● **Text excerpt**
=== Begin Enclosure ===
I've been in discussions with some people about the possibility of linking other services to OpenGuides. One thing that occurred to me would be the utility of providing a fuzzy node name lookup. Here's a user story:
Users of website X want to be able to associate nodes on OpenGuides site G with items on X. They go to a node lookup service offered by G and type the name of something they are looking for. They are then presented with a list of nodes on G that approximately match their search term.
Specifically, I'm thinking of search results gradiated into exact matches, partial matches and approximate matches, just like the way IMDB does it:
http://uk.imdb.com/find?q=Hideous
I don't know anything about fuzzy matching techniques. Can anyone suggest any pointers?
On Sat 14 May 2005, Earle Martin openguides@downlode.org wrote:
I don't know anything about fuzzy matching techniques. Can anyone suggest any pointers?
See fuzzy_title_match() in CGI::Wiki -
Returns a (possibly empty) hash whose keys are the node names and whose values are the scores in some kind of relevance-scoring system I haven't entirely come up with yet.
Note that even if an exact match is found, any other similar enough matches will also be returned. However, any exact match is guaranteed to have the highest relevance score.
The matching is done against "canonicalised" forms of the search string and the node titles in the database: stripping vowels, repeated letters and non-word characters, and lowercasing.
supports_fuzzy_searches() will tell you if your search backend can do this. I'm fairly sure that both the ones used by OpenGuides do.
Kake
openguides-dev@lists.openguides.org
=== End Enclosure ===
● **Data extract**
=== Begin Enclosure ===
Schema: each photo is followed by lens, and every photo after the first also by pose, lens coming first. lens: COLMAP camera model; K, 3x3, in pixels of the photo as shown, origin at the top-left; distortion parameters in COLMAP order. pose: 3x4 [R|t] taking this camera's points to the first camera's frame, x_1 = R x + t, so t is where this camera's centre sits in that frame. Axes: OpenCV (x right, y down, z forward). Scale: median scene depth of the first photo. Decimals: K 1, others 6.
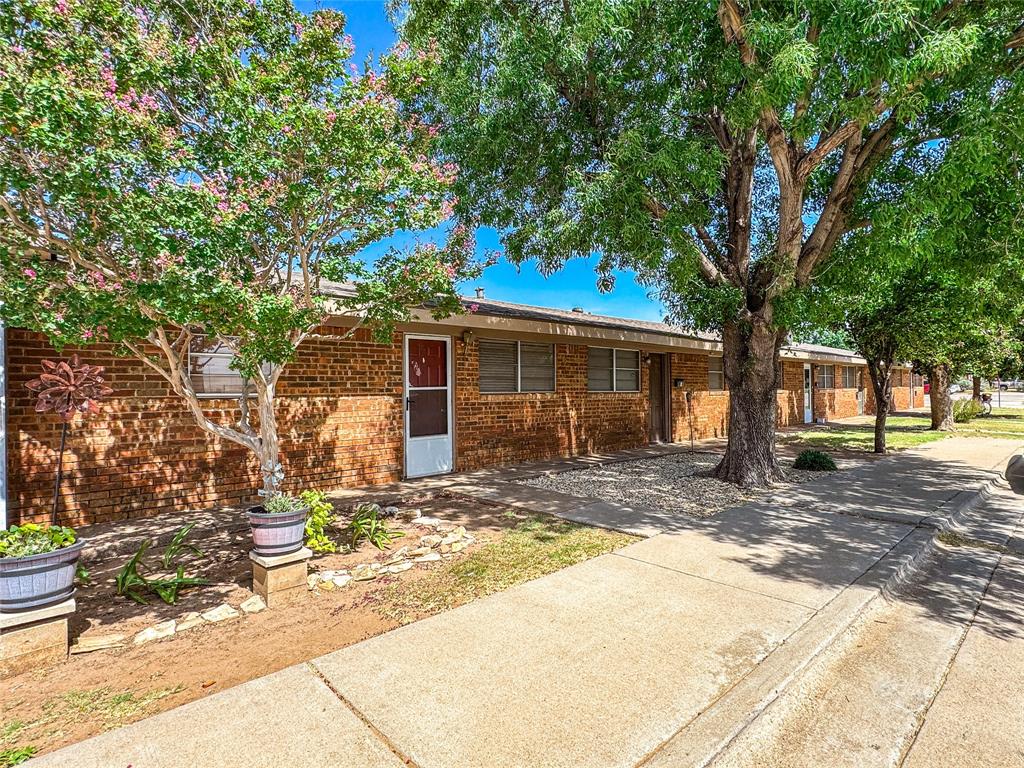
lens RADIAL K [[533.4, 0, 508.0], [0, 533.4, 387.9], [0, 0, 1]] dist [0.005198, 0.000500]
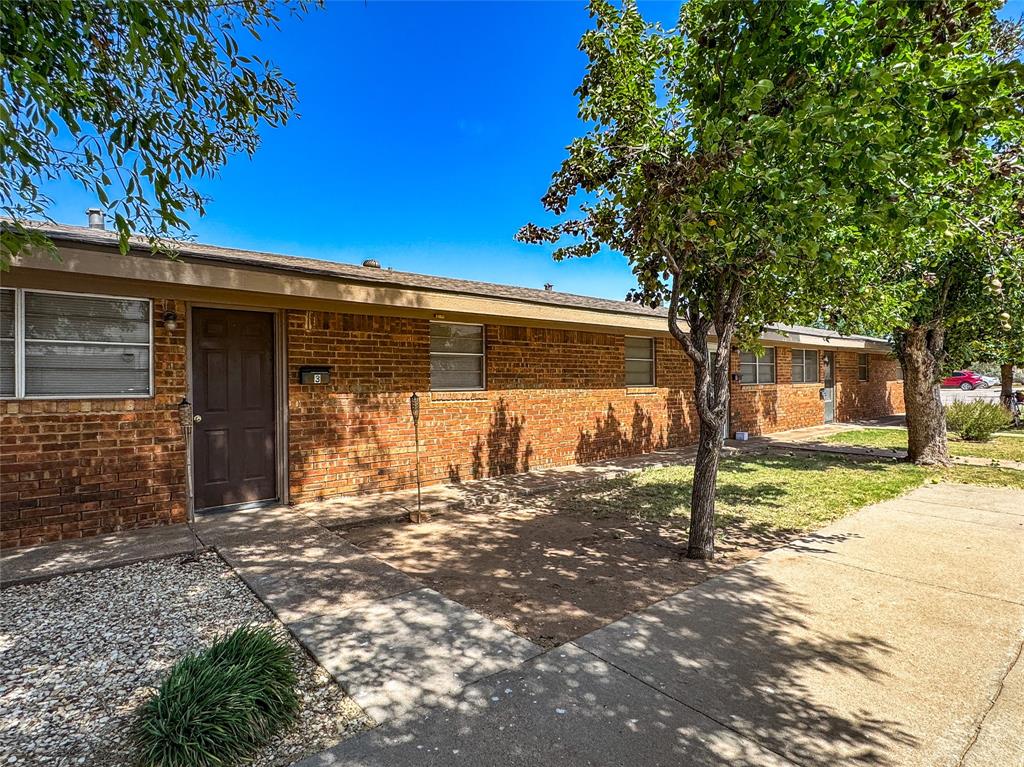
=== End Enclosure ===
● **Study questions**
1. List each operation that the OpenGuides thread says is applied to create the "canonicalised" forms used for matching.
2. Print the part of the OpenGuides thread between "On Sat 14 May" and "highest relevance score.", inclusive.

● **Outputs by task**
1.
- Stripping vowels
- Stripping repeated letters
- Stripping non-word characters
- Lowercasing

2.
On Sat 14 May 2005, Earle Martin openguides@downlode.org wrote:
I don't know anything about fuzzy matching techniques. Can anyone suggest any pointers?
See fuzzy_title_match() in CGI::Wiki -
Returns a (possibly empty) hash whose keys are the node names and whose values are the scores in some kind of relevance-scoring system I haven't entirely come up with yet.
Note that even if an exact match is found, any other similar enough matches will also be returned. However, any exact match is guaranteed to have the highest relevance score.